Reading text
The following description provides a summary of information relevant to the present invention and is not a concession that any of the information provided or publications referenced herein is prior art to the presently claimed invention.
An assay can be performed in a number of ways such as the well-known sandwich technique and competitive technique. A variety of specific biological binding molecules can be labeled with a radioactive element, a fluorophore or a constituent which enters into an enzyme reaction. Thus a sample containing suspected target ligands can be analyzed, and the target ligand or target ligands can be detected quantitatively by forming a complex with a labeled anti-ligand, labeled as indicated above, and measuring the labeled constituent in the complex to determine the quantity of the target ligand. The anti-ligand binds to at least one site on the ligand to form a complex. “Ligand or target ligand” and “anti-ligand,” as these terms are used herein, refer to antigens, antibodies, binding proteins, haptens, hormone receptors, and other biological molecules that can form a complex. The labeled anti-ligand used to detect and measure the target ligand in the complex is referred to herein as the “detector ligand.”
In the sandwich technique mentioned above, a target ligand, a detector ligand, and a capture ligand are used in the assay. The detector ligand is detected quantitatively in a detector ligand/target ligand complex to determine a quantity of the target ligand present. The capture ligand in this technique is an anti-ligand that binds to the target ligand. The capture ligand and detector ligand typically bind to different sites on the target ligand so that there is no interference between the binding of the detector ligand to the target ligand and the capture ligand to the target ligand.
In the sandwich technique, the target ligand binds to the capture ligand to form a first complex. The detector ligand also binds to the target ligand in the complex to form a second complex in the sandwich, and the labeled constituent in the sandwiched ligands is detected quantitatively to deduce the quantity of target ligand present. Detection can be performed by: measuring radioactivity where the detector ligand is radioactive; measuring fluorescent light where there is a fluorescent label on the detector ligand; or spectrophotometrically where an optical density or wavelength change occurs through an enzyme reaction, or through fluorescent quenching. Detection may require separation of the sandwiched ligands from unbound ligands and this is generally done by separating the capture ligand attached or immobilized onto a surface from a solution containing unbound detector ligands.
The quantity of target ligand is deduced from the quantity of detector ligand detected, because the two quantities are generally directly proportional to each other in the sandwich technique. Parallel tests against known standards are employed for calibration.
The quantity of target ligand can be determined as an inverse proportion using the competitive technique previously mentioned above. With this technique, the capture ligand is contacted either simultaneously or sequentially with a target ligand and a known, limiting quantity of detector ligand. When the target ligand and detector ligand bind to the capture ligand, the quantity of detector-ligand detected in a binary complex with the capture ligand is inversely proportional to the amount of target ligand present. In this technique, the target ligand and detector ligand bind to the same site or sites in close proximity to each other to create competition.

Work to complete
Reproduce the part of the assay text that opens with the words containing "The quantity of target ligand can" and closes with "to create competition.".

Record extracts

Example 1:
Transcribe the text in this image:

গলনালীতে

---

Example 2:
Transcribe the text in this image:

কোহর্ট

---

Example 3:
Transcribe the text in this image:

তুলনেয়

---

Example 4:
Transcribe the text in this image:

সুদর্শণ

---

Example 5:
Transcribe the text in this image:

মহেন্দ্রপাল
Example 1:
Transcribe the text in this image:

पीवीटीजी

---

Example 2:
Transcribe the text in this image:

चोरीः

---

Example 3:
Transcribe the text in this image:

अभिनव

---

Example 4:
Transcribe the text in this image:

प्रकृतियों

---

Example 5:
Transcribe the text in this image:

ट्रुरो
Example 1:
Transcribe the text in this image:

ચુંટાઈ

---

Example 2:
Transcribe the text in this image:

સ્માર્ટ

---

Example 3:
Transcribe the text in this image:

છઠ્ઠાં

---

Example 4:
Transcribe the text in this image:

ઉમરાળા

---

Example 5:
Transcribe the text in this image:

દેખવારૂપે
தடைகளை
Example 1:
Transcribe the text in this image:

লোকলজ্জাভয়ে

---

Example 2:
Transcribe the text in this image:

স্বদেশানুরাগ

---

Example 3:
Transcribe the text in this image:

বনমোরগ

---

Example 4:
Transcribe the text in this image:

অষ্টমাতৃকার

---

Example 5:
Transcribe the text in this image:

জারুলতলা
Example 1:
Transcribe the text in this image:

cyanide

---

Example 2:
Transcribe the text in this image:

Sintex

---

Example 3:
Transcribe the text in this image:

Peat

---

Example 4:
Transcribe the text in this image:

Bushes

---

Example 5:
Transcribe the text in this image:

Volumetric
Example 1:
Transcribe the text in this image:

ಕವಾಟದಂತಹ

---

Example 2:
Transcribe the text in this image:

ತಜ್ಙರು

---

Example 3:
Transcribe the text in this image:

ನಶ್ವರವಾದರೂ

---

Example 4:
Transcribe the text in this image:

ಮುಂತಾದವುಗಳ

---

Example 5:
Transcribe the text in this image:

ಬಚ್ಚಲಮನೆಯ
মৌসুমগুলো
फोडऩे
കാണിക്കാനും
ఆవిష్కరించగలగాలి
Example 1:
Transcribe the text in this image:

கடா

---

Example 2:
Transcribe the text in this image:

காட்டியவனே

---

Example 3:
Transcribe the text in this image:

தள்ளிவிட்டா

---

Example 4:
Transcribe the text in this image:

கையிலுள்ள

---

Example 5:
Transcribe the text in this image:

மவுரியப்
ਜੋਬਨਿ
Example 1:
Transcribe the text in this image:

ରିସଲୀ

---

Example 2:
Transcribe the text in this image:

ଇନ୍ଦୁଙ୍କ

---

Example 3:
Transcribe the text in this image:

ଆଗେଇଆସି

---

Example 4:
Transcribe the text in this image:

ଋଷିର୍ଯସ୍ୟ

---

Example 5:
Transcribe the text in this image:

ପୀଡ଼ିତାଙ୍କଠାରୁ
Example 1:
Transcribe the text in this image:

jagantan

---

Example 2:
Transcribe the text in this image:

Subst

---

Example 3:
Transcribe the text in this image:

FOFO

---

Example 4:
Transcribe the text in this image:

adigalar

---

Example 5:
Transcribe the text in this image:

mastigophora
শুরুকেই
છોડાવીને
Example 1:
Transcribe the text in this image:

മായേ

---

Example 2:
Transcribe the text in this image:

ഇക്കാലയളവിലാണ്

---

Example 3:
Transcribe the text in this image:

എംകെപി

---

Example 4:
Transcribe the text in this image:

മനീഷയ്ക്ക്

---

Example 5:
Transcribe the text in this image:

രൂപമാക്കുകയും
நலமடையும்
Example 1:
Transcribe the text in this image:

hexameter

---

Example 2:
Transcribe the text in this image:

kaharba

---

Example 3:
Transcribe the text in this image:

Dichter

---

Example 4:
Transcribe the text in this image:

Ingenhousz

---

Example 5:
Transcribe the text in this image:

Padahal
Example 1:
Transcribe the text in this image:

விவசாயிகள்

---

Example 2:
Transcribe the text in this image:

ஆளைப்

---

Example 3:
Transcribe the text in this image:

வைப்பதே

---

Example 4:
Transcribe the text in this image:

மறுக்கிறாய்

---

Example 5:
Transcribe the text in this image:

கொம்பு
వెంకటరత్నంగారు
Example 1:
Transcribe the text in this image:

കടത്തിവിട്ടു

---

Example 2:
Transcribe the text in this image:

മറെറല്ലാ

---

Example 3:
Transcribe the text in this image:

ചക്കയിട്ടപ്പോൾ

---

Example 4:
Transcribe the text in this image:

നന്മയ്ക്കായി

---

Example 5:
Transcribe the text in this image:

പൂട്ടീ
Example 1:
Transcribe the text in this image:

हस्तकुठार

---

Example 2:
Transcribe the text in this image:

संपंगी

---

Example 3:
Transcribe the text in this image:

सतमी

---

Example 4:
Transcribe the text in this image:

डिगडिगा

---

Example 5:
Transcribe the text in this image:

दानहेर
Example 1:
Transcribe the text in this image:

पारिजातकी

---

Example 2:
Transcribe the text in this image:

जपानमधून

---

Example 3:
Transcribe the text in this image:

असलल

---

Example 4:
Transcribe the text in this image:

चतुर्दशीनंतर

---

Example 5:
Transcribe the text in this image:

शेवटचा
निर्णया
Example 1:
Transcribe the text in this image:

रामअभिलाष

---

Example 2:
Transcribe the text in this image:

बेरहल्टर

Result of this task
The quantity of target ligand can be determined as an inverse proportion using the competitive technique previously mentioned above. With this technique, the capture ligand is contacted either simultaneously or sequentially with a target ligand and a known, limiting quantity of detector ligand. When the target ligand and detector ligand bind to the capture ligand, the quantity of detector-ligand detected in a binary complex with the capture ligand is inversely proportional to the amount of target ligand present. In this technique, the target ligand and detector ligand bind to the same site or sites in close proximity to each other to create competition.